→ **What you have to do**:
A word-for-word copy of all entries is required, without images.
===== Record excerpts =====
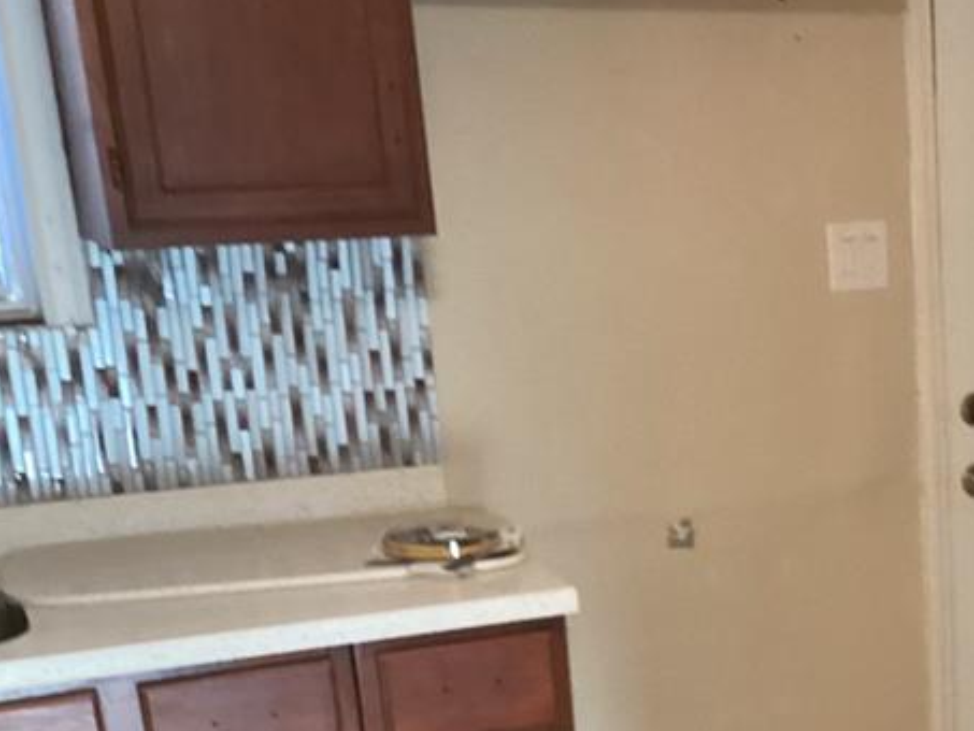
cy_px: 783
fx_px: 1970
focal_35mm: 70
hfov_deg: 26.0
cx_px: 1021
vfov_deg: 20.2
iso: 320
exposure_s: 1/60
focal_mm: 3.3
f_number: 2.4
=====
→ **Answer space**:
cy_px: 783
fx_px: 1970
focal_35mm: 70
hfov_deg: 26.0
cx_px: 1021
vfov_deg: 20.2
iso: 320
exposure_s: 1/60
focal_mm: 3.3
f_number: 2.4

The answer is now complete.